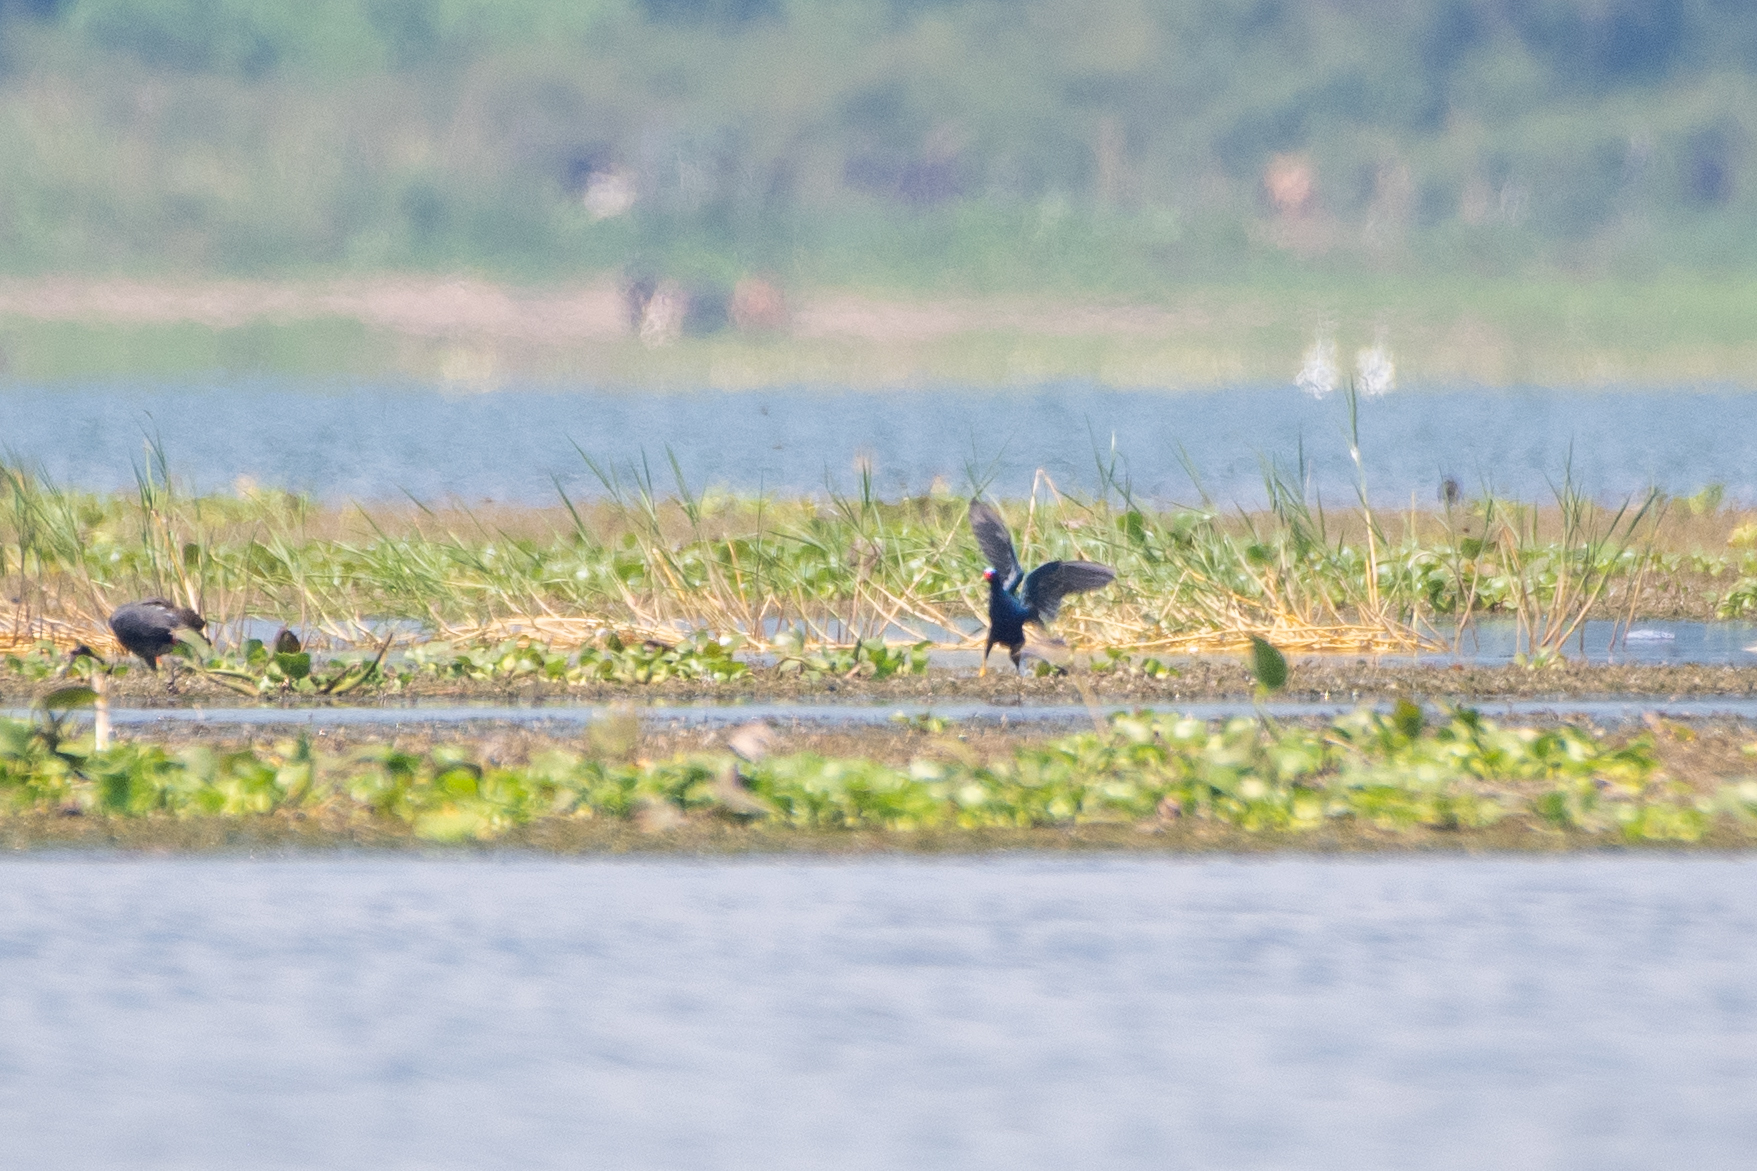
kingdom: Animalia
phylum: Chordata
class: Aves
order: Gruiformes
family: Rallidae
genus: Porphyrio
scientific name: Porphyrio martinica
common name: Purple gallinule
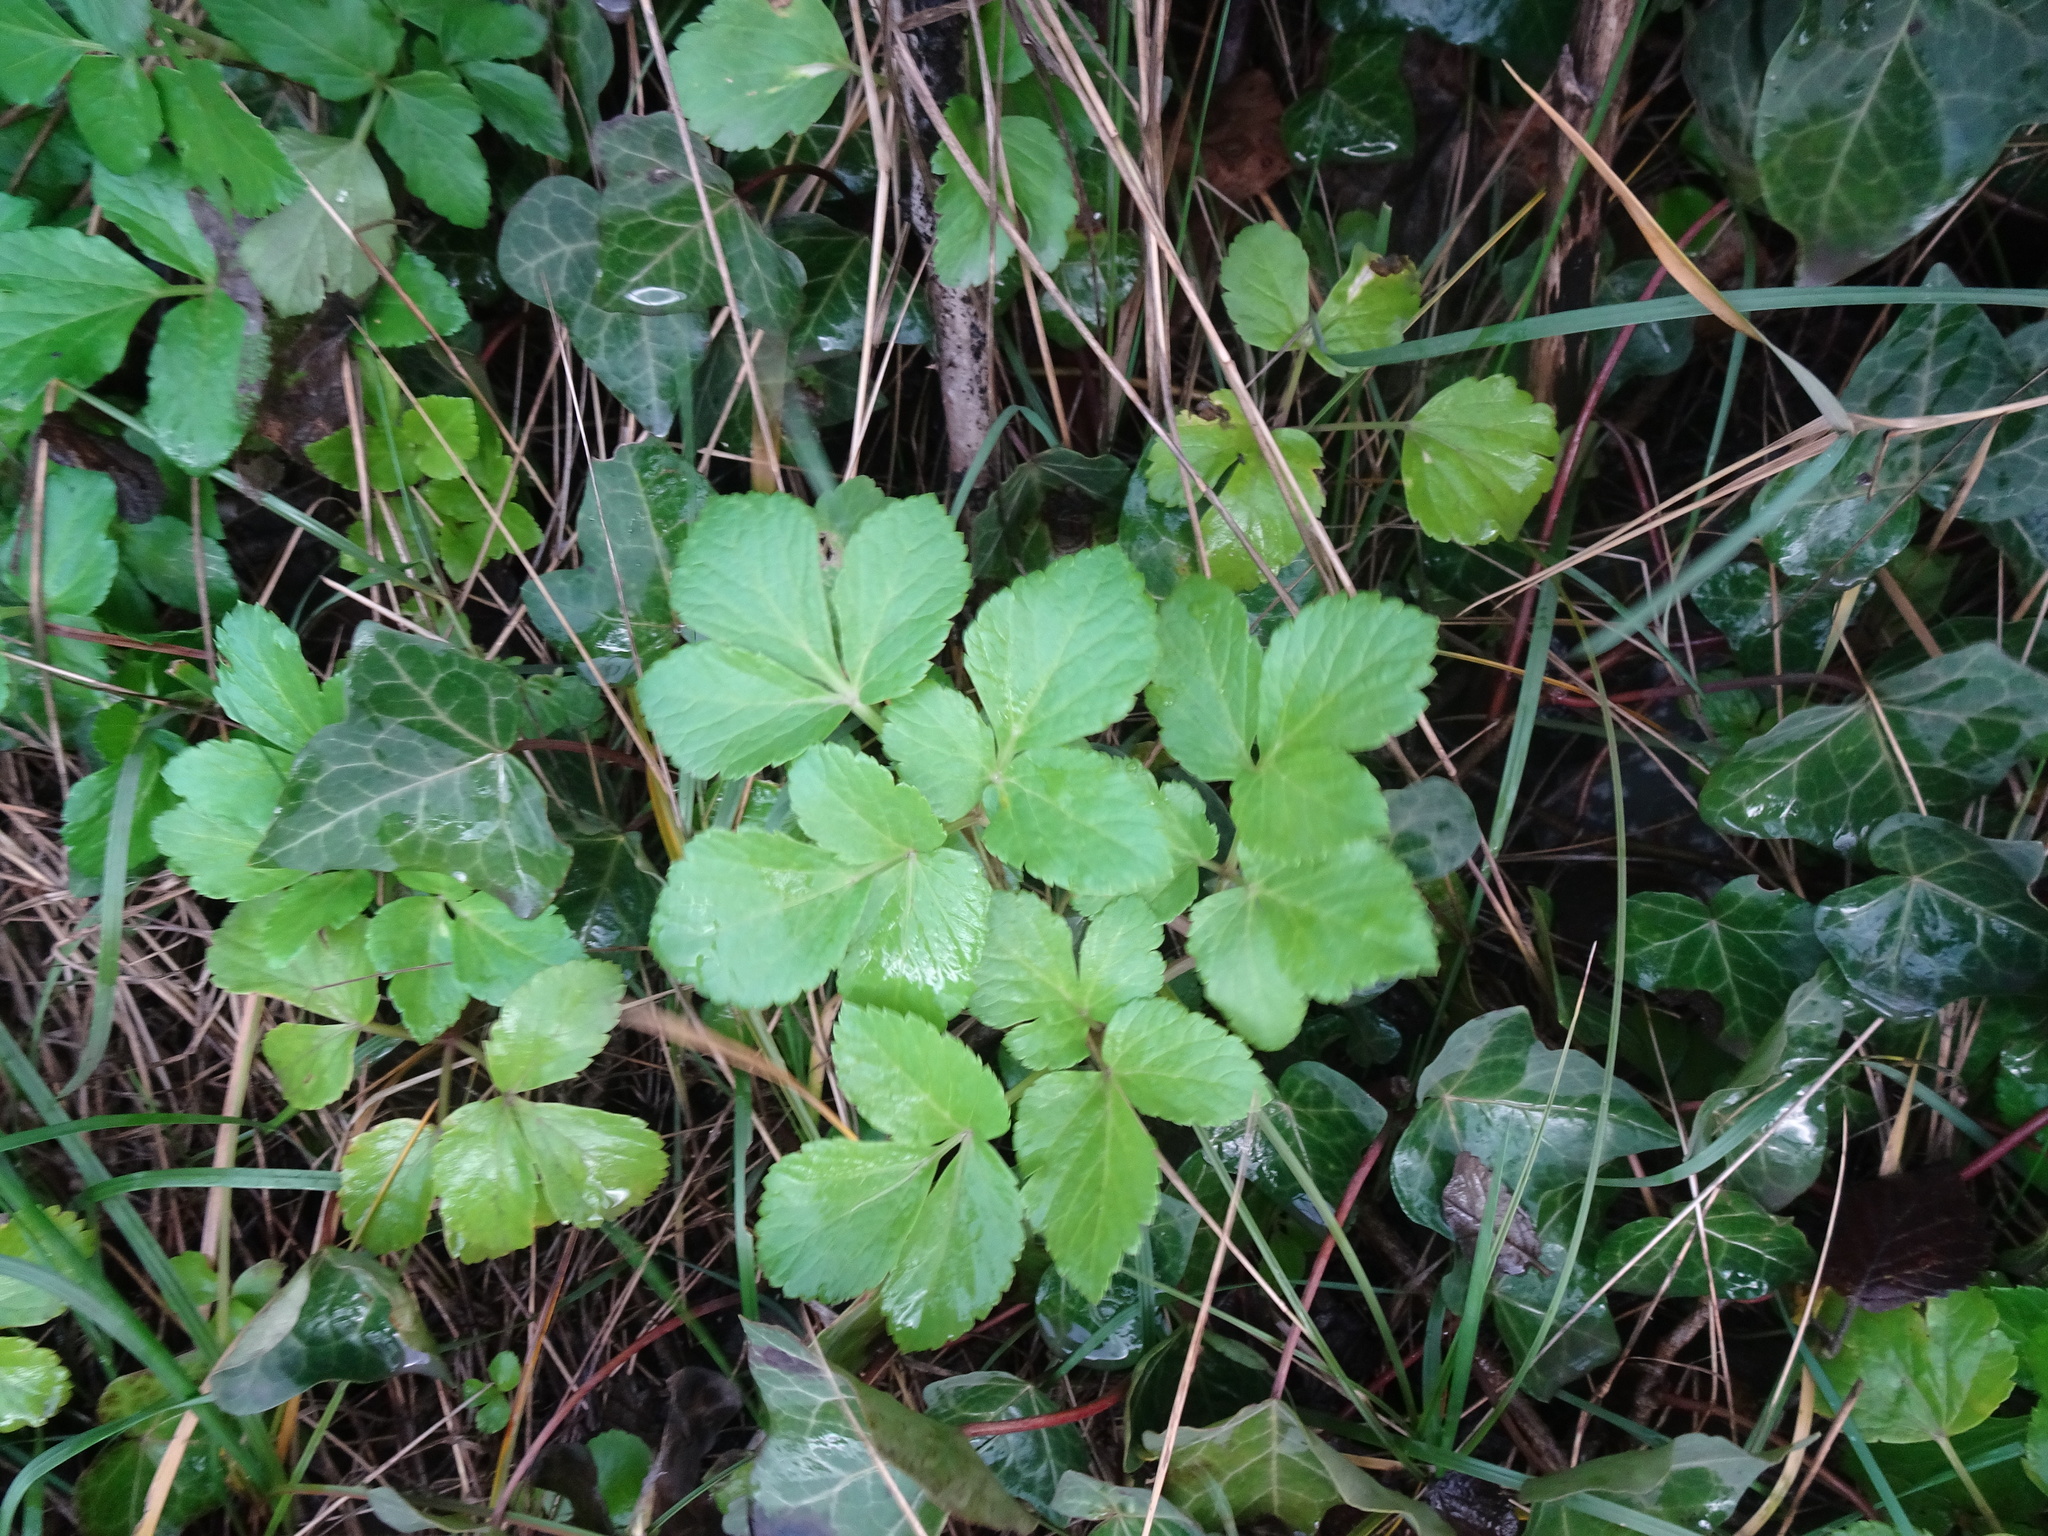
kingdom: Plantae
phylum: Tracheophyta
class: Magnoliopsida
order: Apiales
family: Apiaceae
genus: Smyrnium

* * *

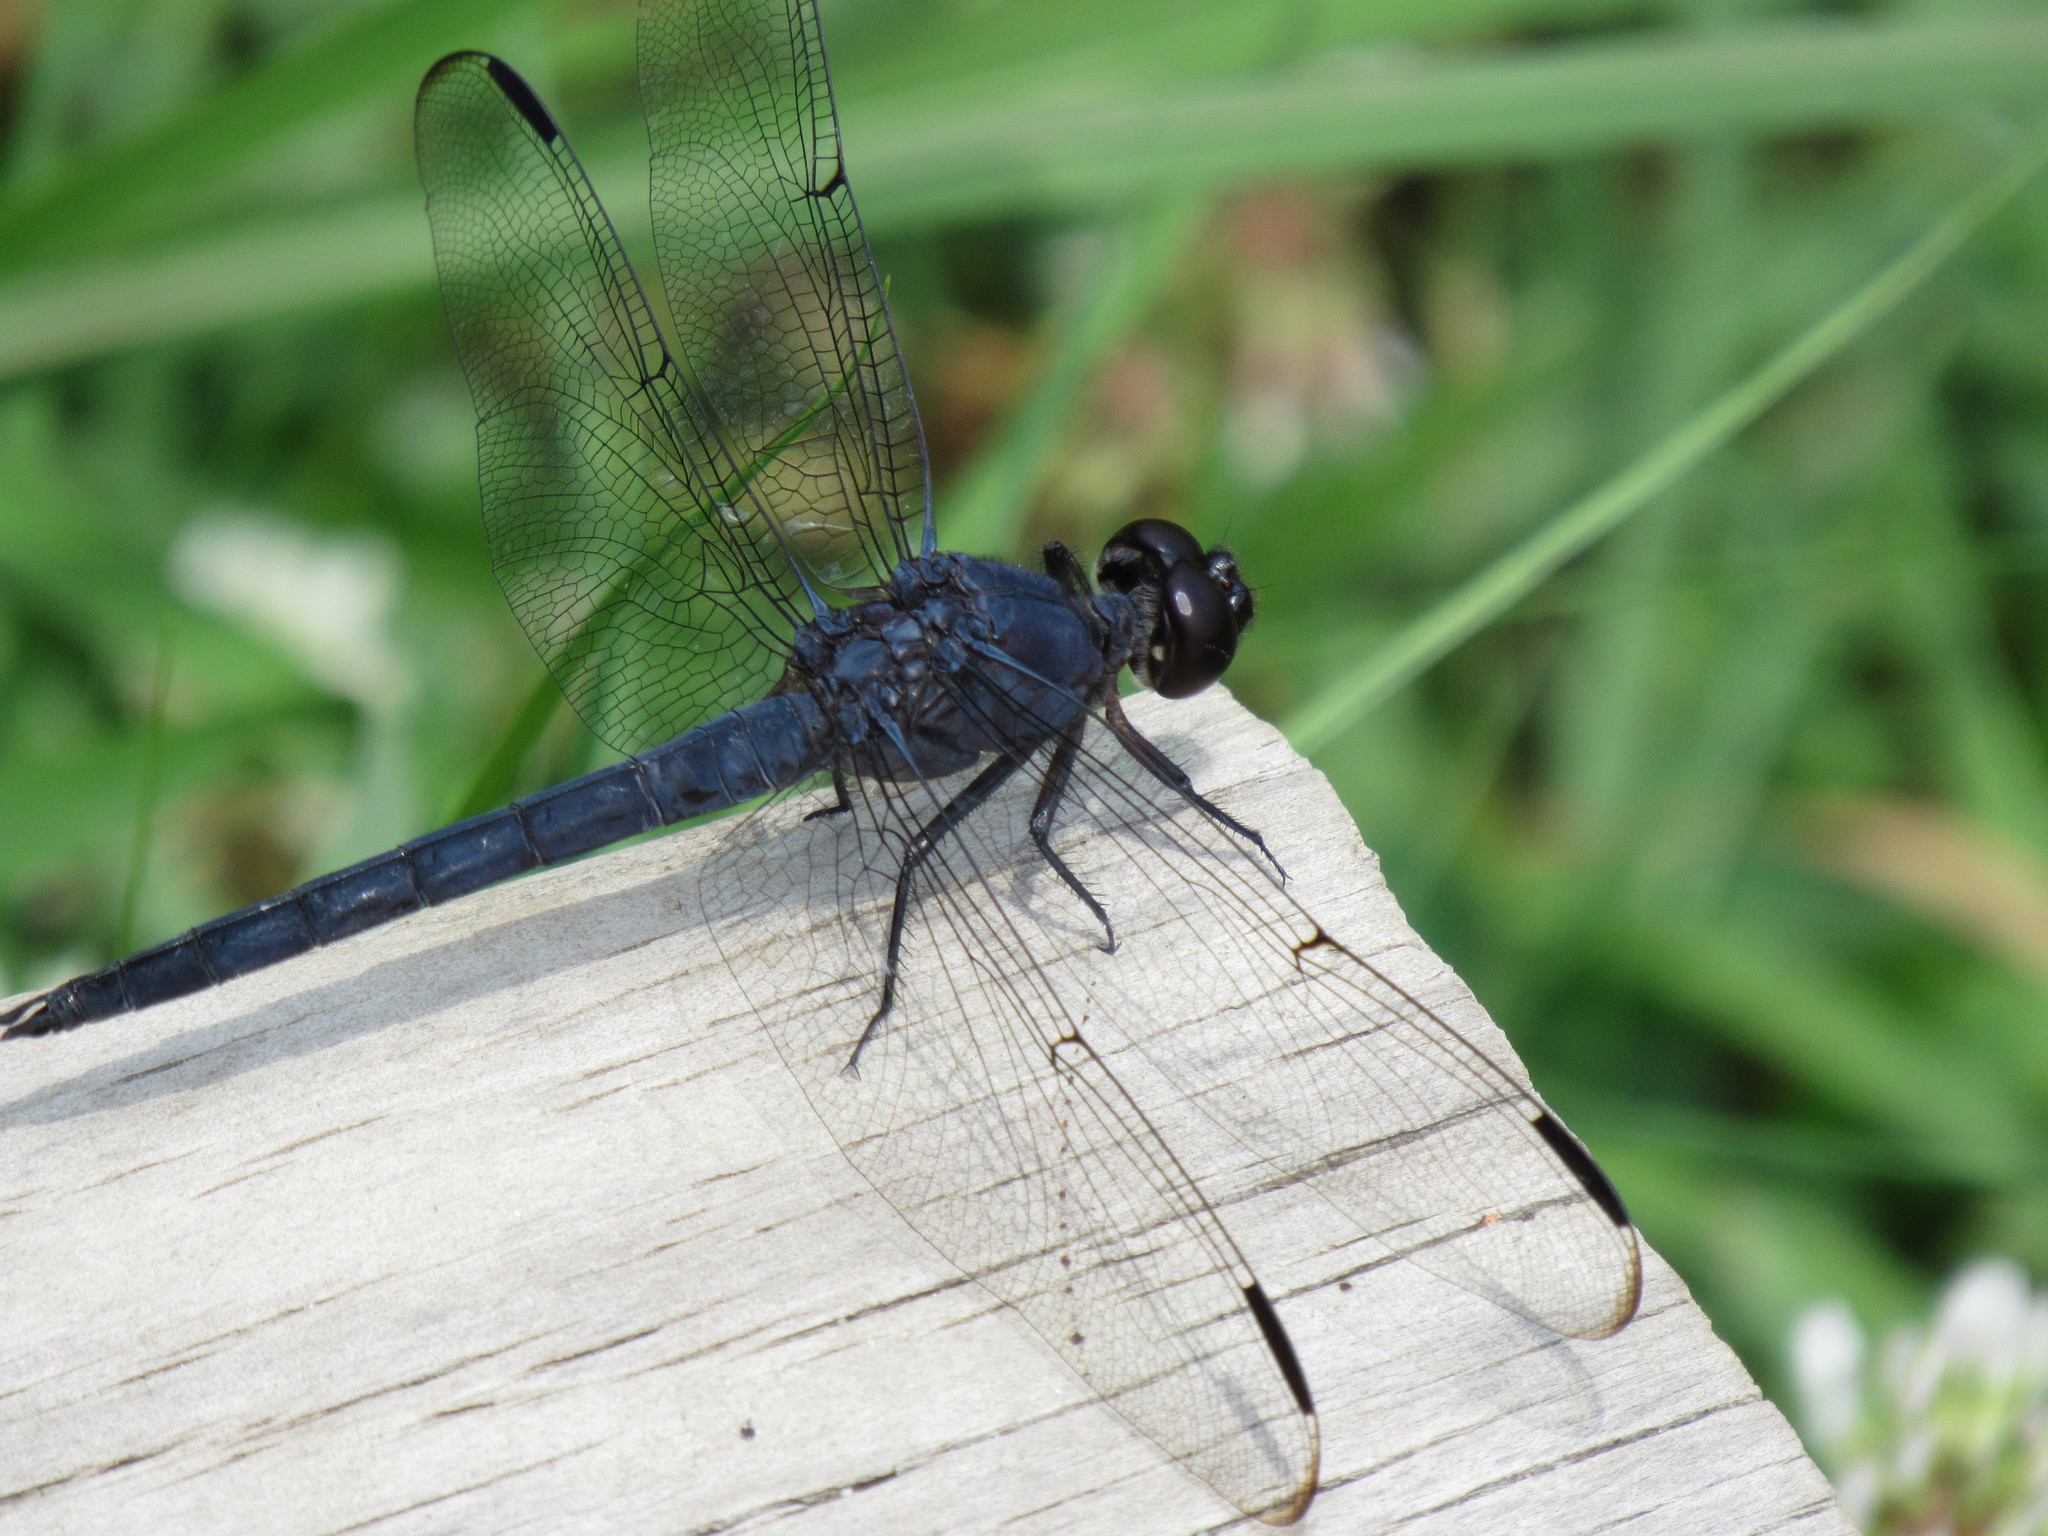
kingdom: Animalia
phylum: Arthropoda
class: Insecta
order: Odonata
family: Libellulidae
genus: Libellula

What to produce: Please give the lines of the data as a JSON list of strings, one string per line with blank lines omitted, starting at the line that has "genus: Porphyrio" and stopping after the line that has "family: Apiaceae". Leave the pictures out of the list.

Output for this task:
[
  "genus: Porphyrio",
  "scientific name: Porphyrio martinica",
  "common name: Purple gallinule",
  "kingdom: Plantae",
  "phylum: Tracheophyta",
  "class: Magnoliopsida",
  "order: Apiales",
  "family: Apiaceae"
]